霊は、神の御心に従って、聖なる者たちのために執り成してくださるからです。

(ローマの信徒への手紙8章26〜27節)

 19節以下に、被造物が終わりの日の新しい天と地の完成のときを待ち望みつつ、産みの苦しみとうめきの中にあることが語られていた。また23節以下では、被造物のみならず神の子たち、信仰に生きる者たちもうめきつつ贖いを待ち望んでいることがあきらかにされた。
 しかし26節以下には聖霊−イエス・キリストのみ霊もまたうめきたもうのだということが語られている。み霊さえもうめきたもう。これは興味深い事実である。
 そしてこの聖霊のうめきが、神の子たちのうめきに対応するものであることをわたしたちは理解する。
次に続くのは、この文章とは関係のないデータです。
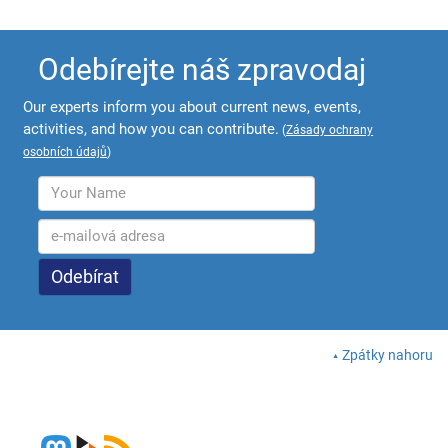
Odebírejte náš zpravodaj
Our experts inform you about current news, events,
activities, and how you can contribute.
(
Zásady ochrany
osobních údajů
)
Zpátky nahoru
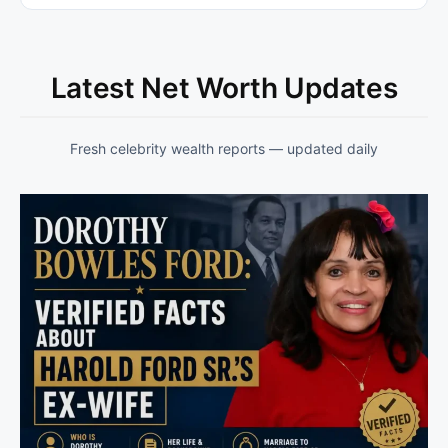
Latest Net Worth Updates
Fresh celebrity wealth reports — updated daily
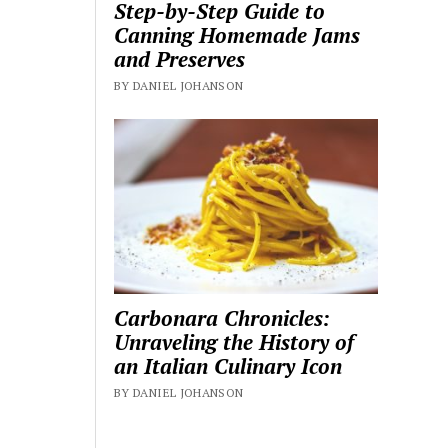
Step-by-Step Guide to
Canning Homemade Jams
and Preserves
BY DANIEL JOHANSON
Carbonara Chronicles:
Unraveling the History of
an Italian Culinary Icon
BY DANIEL JOHANSON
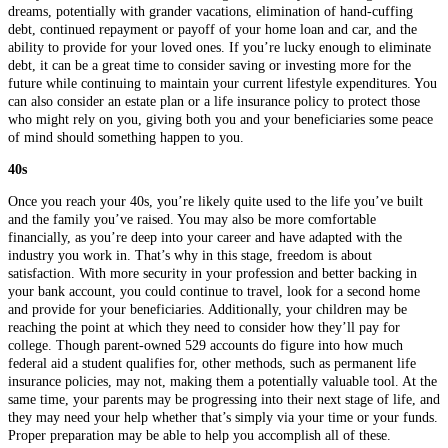
dreams, potentially with grander vacations, elimination of hand-cuffing
debt, continued repayment or payoff of your home loan and car, and the
ability to provide for your loved ones. If you’re lucky enough to eliminate
debt, it can be a great time to consider saving or investing more for the
future while continuing to maintain your current lifestyle expenditures. You
can also consider an estate plan or a life insurance policy to protect those
who might rely on you, giving both you and your beneficiaries some peace
of mind should something happen to you.
40s
Once you reach your 40s, you’re likely quite used to the life you’ve built
and the family you’ve raised. You may also be more comfortable
financially, as you’re deep into your career and have adapted with the
industry you work in. That’s why in this stage, freedom is about
satisfaction. With more security in your profession and better backing in
your bank account, you could continue to travel, look for a second home
and provide for your beneficiaries. Additionally, your children may be
reaching the point at which they need to consider how they’ll pay for
college. Though parent-owned 529 accounts do figure into how much
federal aid a student qualifies for, other methods, such as permanent life
insurance policies, may not, making them a potentially valuable tool. At the
same time, your parents may be progressing into their next stage of life, and
they may need your help whether that’s simply via your time or your funds.
Proper preparation may be able to help you accomplish all of these.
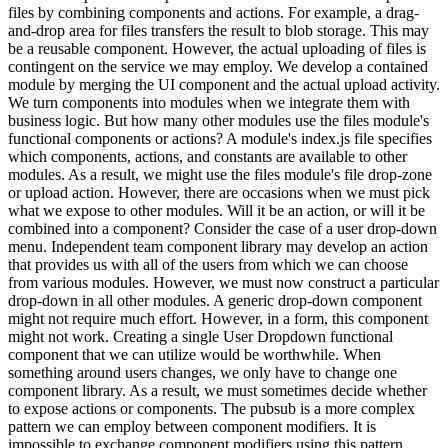
files by combining components and actions. For example, a drag-
and-drop area for files transfers the result to blob storage. This may
be a reusable component. However, the actual uploading of files is
contingent on the service we may employ. We develop a contained
module by merging the UI component and the actual upload activity.
We turn components into modules when we integrate them with
business logic. But how many other modules use the files module's
functional components or actions? A module's index.js file specifies
which components, actions, and constants are available to other
modules. As a result, we might use the files module's file drop-zone
or upload action. However, there are occasions when we must pick
what we expose to other modules. Will it be an action, or will it be
combined into a component? Consider the case of a user drop-down
menu. Independent team component library may develop an action
that provides us with all of the users from which we can choose
from various modules. However, we must now construct a particular
drop-down in all other modules. A generic drop-down component
might not require much effort. However, in a form, this component
might not work. Creating a single User Dropdown functional
component that we can utilize would be worthwhile. When
something around users changes, we only have to change one
component library. As a result, we must sometimes decide whether
to expose actions or components. The pubsub is a more complex
pattern we can employ between component modifiers. It is
impossible to exchange component modifiers using this pattern.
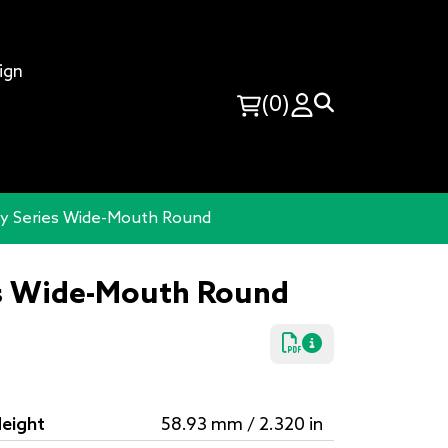
ign
(0)
y Series Wide-Mouth Round
s Wide-Mouth Round
eight
58.93 mm / 2.320 in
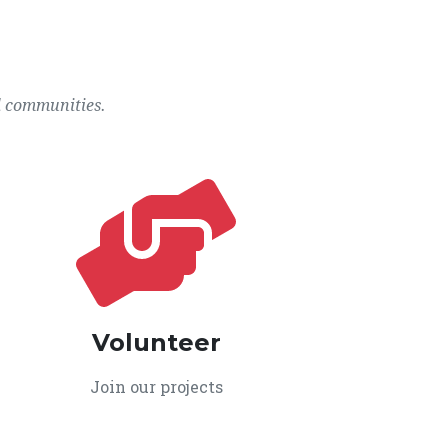
l communities.
Volunteer
Join our projects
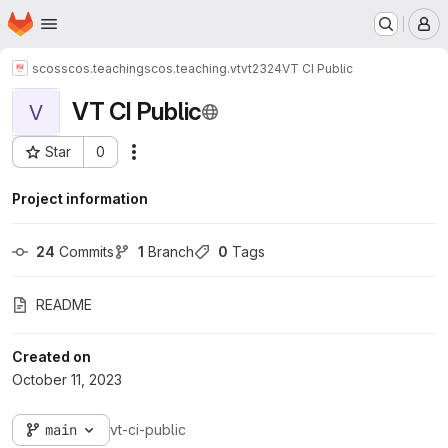
Homepage
Skip to main content
M
scos
scos.teaching
scos.teaching.vt
vt2324
VT CI Public
VT CI Public
V
Star
0
Actions
Project ID: 3018
Project information
24
 Commits
1
 Branch
0
 Tags
README
Created on
October 11, 2023
main
vt-ci-public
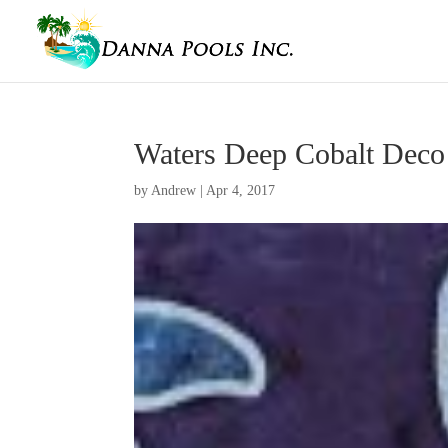
Waters Deep Cobalt Deco
by
Andrew
|
Apr 4, 2017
神の子たち、キリスト者たちがうめきの中にあるからこそ、み霊もうめきたもうのである。すなわち神の子らに寄り添いつつ、み霊はうめきたもうのである。

 「同様に、霊も弱いわたしたちを助けてくださいます。わたしたちはどう祈るべきかを知りませんが、霊自らが、言葉に表せないうめきをもって執り成してくださるからです」(26)
 ここから、み霊が弱いわたしたちを助け、父なる神にわたしたちを執り成してくださるのだということがわかる。
 執り成しはみ霊本来のお働きである。主イエスご自身が、すでに地上におられるときから、父なる神と神を信じる者たちとの間を執り成してくださった。主はあの十字架の上でも、ご自分を十字架につけた者たちのことをみ父に執り成したもうた。「父よ、彼らをお赦しください。自分が何をしているのか知らないのです」(ルカ23:34)
 そして主イエスは天に昇られた今も、ご自身のみ霊を地上に遣わしたもうことにより、み霊をもってみ父とわたしたちとを執り成してくださっている。キリストのみ霊は天にいます神と地上にあるわたしたちとを結ぶ絆、帯なのである。
 そのようにみ父とわたしたち人間とを執り成すみわざにともなって、み霊のうめきが生じるのだということがここからわかってくる。主イエスが十字架の上で、苦しみうめきつつ罪人らのために執り成し祈られたように、今主イエスのみ霊もうめき苦しみつつわたしたち罪人に寄り添い、わたしたちのことを父なる神に執り成してくださっているということである。

 ところでパウロは26節で、み霊が「弱い」わたしたちを助けてくださると言っている。ではわたしたち人間の弱さとは、具体的にはどのような弱さなのだろうか。
 これについては、すぐ次に語られている。「わたしたちはどう祈るべきかを知らない」。すなわち人間の弱さとは、どう祈るべきかを知らない弱さなのである。
 それはどういう意味であろうか。いくつかのことを考えることができる。まず、わたしたちの祈りがみ父にささげる祈りとしてふさわしいものではないということがある。なぜなら確かにわたしたちは今すでに、終わりの日に与えられる救いがどのようなものであるのかをみ言葉によって知らされている。終わりの日にわたしたちは体の贖いにあずかり、復活の新しい体を与えられ、救いの完成を見、神を喜ぶことにおいて完全に祝福される(ウェストミンスター小教理問答38問)。だからこそわたしたちはマラナ・タ、主よ来たりませと祈りつつ、その日を待ち望んでいる。

 けれども、それはいまだ実現していないことであり、あくまでも将来に属することである。したがってわたしたちの祈りはいつも不完全である。どう祈るべきかを知らないとは、ふさわしいしかたで祈ることを知らないということでもある。ふさわしいしかたで祈るとは、終わりの日の完全な栄光、まったき救いの祝福に合致するような言葉で祈るということであろう。けれどもわたしたちはその栄光と祝福とをまだ見ていない。それゆえわたしたちの祈りは、いまだ「どう祈るべきかを知らない」境遇にとどまっているとも言えるのである。